**Challenges**
1) List every sum given in U.S. dollars in the passage on Twitter's job cuts.
2) Extend the passage on Twitter's job cuts, picking up after its final sentence.

The Twitter cuts are the latest in a long line of lay-offs in the tech industry over the past few months.

Amazon, Microsoft and Google-owned Alphabet announced tens of thousands of lay-offs between them, but the cuts across the industry are wide-reaching.

At the end of January, more than 10,000 jobs were lost in eight days across six large tech companies including Spotify, Intel and IBM.

The Twitter cuts come a month after Reuters reported the firm had made its first interest payment on a bank loan used by Mr Musk to finance the purchase.

He paid $44bn (£37bn) to take control, with $13bn – a third of the total amount – covered by loans from banks including Morgan Stanley and Barclays.

These loans are leveraged against Twitter – in other words, the tech company itself is responsible for the loan repayments, not Mr Musk.

Reuters reported Twitter paid about $300m to the banks in January.

Meanwhile, there are further indications that the tech company is struggling with financing.

**Dataset content**

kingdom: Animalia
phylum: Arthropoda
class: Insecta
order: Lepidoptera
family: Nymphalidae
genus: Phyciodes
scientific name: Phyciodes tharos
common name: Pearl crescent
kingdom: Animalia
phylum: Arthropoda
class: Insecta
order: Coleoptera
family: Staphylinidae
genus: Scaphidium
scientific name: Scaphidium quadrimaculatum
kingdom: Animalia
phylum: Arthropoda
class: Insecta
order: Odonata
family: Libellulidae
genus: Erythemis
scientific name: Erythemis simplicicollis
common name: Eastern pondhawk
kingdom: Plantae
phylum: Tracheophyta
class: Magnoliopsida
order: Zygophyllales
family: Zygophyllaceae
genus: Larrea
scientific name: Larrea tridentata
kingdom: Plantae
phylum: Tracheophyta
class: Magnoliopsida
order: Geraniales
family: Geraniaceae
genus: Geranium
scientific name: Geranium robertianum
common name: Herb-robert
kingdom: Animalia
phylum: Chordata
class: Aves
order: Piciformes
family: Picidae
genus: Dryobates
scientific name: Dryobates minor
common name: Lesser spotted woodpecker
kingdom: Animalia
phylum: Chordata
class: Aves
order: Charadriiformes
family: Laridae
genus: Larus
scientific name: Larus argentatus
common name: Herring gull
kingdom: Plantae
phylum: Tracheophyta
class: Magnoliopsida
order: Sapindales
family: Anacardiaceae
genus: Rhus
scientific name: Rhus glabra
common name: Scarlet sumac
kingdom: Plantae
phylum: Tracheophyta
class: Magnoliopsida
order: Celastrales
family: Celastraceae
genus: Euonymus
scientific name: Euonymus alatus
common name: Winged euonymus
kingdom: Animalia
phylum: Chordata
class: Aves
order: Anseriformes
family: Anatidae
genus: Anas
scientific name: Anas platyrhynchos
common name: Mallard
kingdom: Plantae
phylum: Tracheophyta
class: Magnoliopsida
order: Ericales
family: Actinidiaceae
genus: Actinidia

**Response list**
1) $44bn, $13bn, $300m

2)
It is being sued by the Crown Estate in the UK over alleged unpaid rent for its London headquarters, and faces a similar lawsuit in the US over unpaid rent at its San Francisco HQ.

And a lawyer representing more than 100 former employees sacked by Twitter told the BBC in February the number of staff launching legal action against the company “goes up daily”.

Mr Musk told this month’s World Government Summit in Dubai: “I think I need to stabilise the organisation and just make sure it’s in a financially healthy place.

“I’m guessing probably towards the end of this year would be good timing to find someone else to run the company, because I think it should be in a stable position around the end of this year.”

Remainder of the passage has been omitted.